*YOUR GOAL*
In the listing below, the lines starting with the line with "immunohistochemical staining in" and going on through the line with "image shows immunohistochemistry" are to be reproduced exactly, and only those.

---------- DATA SHOWN

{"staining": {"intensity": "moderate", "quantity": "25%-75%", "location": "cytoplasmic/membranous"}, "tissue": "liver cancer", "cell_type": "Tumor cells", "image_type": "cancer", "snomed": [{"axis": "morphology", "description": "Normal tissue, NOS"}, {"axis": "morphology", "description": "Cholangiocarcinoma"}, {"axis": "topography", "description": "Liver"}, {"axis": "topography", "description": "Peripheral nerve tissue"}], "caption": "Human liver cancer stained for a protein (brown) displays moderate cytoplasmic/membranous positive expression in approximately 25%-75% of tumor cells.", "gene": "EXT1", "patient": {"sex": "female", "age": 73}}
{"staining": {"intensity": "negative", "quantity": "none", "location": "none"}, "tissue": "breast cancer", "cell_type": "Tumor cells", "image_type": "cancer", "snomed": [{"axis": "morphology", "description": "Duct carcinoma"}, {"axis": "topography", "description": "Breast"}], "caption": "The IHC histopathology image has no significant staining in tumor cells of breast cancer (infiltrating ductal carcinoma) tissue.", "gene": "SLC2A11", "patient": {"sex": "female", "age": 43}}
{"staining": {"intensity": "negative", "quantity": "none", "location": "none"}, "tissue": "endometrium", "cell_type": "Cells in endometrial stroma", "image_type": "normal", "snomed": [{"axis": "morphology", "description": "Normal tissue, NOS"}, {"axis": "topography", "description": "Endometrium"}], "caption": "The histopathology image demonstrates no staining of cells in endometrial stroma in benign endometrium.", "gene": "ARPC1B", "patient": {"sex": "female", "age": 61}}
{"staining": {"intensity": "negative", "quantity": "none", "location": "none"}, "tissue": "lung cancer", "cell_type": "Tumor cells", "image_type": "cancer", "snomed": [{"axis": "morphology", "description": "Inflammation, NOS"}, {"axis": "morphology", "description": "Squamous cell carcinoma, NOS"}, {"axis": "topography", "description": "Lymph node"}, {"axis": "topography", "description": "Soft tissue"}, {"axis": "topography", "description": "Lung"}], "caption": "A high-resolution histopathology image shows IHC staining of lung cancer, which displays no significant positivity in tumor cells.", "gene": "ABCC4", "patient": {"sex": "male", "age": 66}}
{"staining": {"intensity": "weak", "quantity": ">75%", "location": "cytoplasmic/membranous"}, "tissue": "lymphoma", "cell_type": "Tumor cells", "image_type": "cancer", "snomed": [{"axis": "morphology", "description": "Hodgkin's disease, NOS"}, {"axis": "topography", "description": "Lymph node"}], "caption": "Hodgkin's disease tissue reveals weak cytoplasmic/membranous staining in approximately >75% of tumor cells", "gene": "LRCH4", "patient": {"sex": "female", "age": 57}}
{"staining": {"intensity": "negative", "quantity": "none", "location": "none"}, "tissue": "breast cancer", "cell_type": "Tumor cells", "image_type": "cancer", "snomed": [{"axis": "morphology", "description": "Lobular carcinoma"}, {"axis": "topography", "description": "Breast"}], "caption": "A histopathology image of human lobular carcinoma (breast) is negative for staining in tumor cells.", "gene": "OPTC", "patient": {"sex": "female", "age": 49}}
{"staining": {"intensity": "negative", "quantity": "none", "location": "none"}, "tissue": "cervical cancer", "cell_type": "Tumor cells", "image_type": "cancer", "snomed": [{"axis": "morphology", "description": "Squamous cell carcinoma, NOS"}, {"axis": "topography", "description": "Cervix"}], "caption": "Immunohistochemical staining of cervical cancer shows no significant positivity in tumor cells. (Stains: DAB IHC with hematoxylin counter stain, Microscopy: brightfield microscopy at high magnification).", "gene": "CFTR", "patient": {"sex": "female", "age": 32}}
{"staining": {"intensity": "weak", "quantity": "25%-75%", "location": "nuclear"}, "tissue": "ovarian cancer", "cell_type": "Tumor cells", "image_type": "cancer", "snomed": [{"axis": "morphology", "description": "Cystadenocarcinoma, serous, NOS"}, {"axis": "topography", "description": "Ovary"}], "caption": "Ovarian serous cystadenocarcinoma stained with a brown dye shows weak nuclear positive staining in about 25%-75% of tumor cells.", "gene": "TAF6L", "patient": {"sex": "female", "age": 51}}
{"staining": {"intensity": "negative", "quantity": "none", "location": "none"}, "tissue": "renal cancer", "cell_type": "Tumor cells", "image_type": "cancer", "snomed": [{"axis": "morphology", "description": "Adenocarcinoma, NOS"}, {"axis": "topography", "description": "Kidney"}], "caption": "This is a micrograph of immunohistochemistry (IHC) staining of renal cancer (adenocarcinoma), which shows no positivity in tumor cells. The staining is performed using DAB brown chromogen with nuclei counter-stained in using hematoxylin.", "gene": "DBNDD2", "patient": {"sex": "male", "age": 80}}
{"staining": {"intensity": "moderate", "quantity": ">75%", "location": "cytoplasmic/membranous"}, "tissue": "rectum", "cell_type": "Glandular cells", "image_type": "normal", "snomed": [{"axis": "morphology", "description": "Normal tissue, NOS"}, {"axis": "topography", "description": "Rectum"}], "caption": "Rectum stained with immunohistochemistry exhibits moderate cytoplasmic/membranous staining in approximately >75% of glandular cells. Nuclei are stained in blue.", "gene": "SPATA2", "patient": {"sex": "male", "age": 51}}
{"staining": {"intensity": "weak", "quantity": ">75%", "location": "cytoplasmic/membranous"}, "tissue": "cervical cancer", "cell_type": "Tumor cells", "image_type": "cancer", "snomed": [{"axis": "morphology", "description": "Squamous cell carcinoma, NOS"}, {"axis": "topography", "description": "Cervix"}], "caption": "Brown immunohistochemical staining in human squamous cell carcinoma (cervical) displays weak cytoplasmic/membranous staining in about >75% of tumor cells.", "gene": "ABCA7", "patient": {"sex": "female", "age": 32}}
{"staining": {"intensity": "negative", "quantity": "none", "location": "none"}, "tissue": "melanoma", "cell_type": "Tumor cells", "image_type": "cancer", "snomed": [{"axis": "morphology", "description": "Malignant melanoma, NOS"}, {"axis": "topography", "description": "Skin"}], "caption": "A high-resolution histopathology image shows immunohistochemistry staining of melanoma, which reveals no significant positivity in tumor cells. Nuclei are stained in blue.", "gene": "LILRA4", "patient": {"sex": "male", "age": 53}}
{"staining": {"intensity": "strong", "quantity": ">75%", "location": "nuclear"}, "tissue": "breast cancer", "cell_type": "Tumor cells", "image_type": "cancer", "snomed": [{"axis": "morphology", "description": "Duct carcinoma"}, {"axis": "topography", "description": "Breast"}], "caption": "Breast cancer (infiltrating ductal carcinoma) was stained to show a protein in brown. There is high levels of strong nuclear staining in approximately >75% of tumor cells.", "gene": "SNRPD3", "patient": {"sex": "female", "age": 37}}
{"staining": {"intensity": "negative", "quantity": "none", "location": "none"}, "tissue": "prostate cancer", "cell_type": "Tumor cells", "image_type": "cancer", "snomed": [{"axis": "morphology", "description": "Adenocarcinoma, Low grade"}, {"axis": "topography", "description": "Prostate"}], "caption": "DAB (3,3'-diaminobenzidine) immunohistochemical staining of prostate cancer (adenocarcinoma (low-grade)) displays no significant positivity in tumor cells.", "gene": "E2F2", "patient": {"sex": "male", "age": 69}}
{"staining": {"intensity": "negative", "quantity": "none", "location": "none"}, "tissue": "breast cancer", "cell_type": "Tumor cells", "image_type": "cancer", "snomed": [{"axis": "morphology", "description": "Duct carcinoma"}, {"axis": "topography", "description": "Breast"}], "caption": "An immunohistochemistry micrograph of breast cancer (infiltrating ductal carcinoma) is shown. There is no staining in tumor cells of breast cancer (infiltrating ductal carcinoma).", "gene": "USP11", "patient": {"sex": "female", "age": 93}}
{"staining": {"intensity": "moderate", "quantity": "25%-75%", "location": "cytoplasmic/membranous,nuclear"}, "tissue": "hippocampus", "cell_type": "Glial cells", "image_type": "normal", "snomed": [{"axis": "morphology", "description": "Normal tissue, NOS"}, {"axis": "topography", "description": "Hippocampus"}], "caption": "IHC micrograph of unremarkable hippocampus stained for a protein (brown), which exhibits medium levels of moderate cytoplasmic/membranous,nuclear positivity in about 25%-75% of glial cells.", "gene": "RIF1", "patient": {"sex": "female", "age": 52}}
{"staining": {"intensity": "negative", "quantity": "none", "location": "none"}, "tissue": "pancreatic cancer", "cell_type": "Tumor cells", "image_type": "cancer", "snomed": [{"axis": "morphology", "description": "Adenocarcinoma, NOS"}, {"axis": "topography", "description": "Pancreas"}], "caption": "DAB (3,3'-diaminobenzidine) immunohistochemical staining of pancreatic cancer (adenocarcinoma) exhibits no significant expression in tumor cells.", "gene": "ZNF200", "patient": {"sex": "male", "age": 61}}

--------------------

*ANSWER BOX*
{"staining": {"intensity": "weak", "quantity": ">75%", "location": "cytoplasmic/membranous"}, "tissue": "cervical cancer", "cell_type": "Tumor cells", "image_type": "cancer", "snomed": [{"axis": "morphology", "description": "Squamous cell carcinoma, NOS"}, {"axis": "topography", "description": "Cervix"}], "caption": "Brown immunohistochemical staining in human squamous cell carcinoma (cervical) displays weak cytoplasmic/membranous staining in about >75% of tumor cells.", "gene": "ABCA7", "patient": {"sex": "female", "age": 32}}
{"staining": {"intensity": "negative", "quantity": "none", "location": "none"}, "tissue": "melanoma", "cell_type": "Tumor cells", "image_type": "cancer", "snomed": [{"axis": "morphology", "description": "Malignant melanoma, NOS"}, {"axis": "topography", "description": "Skin"}], "caption": "A high-resolution histopathology image shows immunohistochemistry staining of melanoma, which reveals no significant positivity in tumor cells. Nuclei are stained in blue.", "gene": "LILRA4", "patient": {"sex": "male", "age": 53}}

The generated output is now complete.